That is, the root cause is that the AIL cannot force a pinned buffer
to disk, and a log force (of any kind) does not guarantee a pinned
item is unpinned. That's because the CIL is pipelined, meaning that
an item can be pinned in one CIL context, and while that is being
pushed, the front end can relog that same item and pin it in the
current CIL context. Hence it has two pins, not one. Now when the
original log force completes, the pin from the first CIL context has
been removed, but the pin from the current CIL context is still
present.

Hence when we are relogging buffers over time (e.g. repeatedly
modifying a directory), the AIL always sees the buffer pinned and
cannot flush it. Even if the buffer has been moved to the delwri
list (i.e. had a successful push) we still can't write it out
because the delwri code skips pinned buffers.

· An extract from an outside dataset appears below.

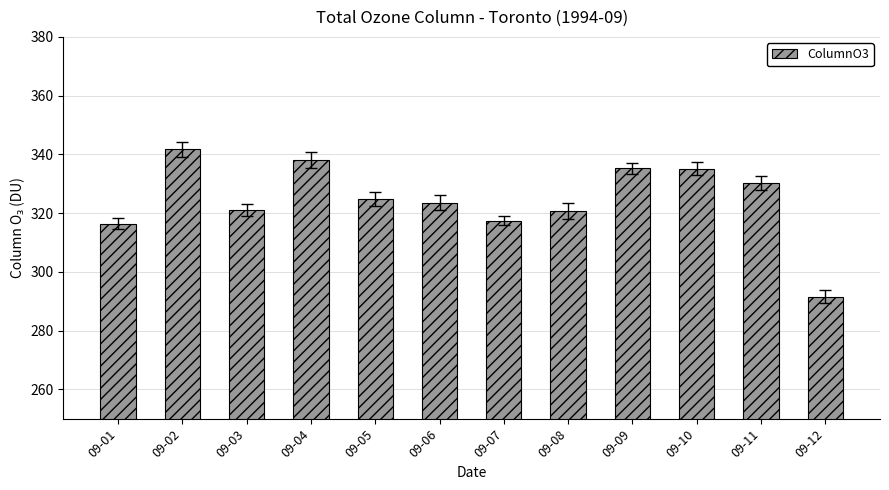

The value at 09-08 is 320.8. True or false?

True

This iterative pin continues preventing the AIL from flushing the
buffer until it pins the tail of the log. When the log runs out of
space and blocks the modifying/relogging task(s), the log force the
AIL issues allows the CIL to be pushed without the front end
relogging the item and re-pinning the item. At the completion of the
log force, the AIL can now push the unpinned buffer and hence move
the tail of the log forward which frees up log reservation space.
This then wakes the front end, which goes back to it's relogging
game and the cycle repeats over.

This is really nasty behaviour, and it's only recently that I've got
a handle on it. I found it because my original "async CIL push" code
resulted in long stalls every time the log is filled and the tail is
pinned by a buffer that is being relogged in this manner....

I'm not sure how to fix this yet - the AIL needs to block the front
end relogging to allow the buffer to be unpinned. Essentially, we
need to hold the pinned items locked across a CIL push to guarantee
they are unpinned, but that's the complete opposite of what the AIL
currently does to prevent the front end from seeing long tail lock
latencies when modifying stuff....

Cheers,

Dave.
-- 
Dave Chinner
david@fromorbit.com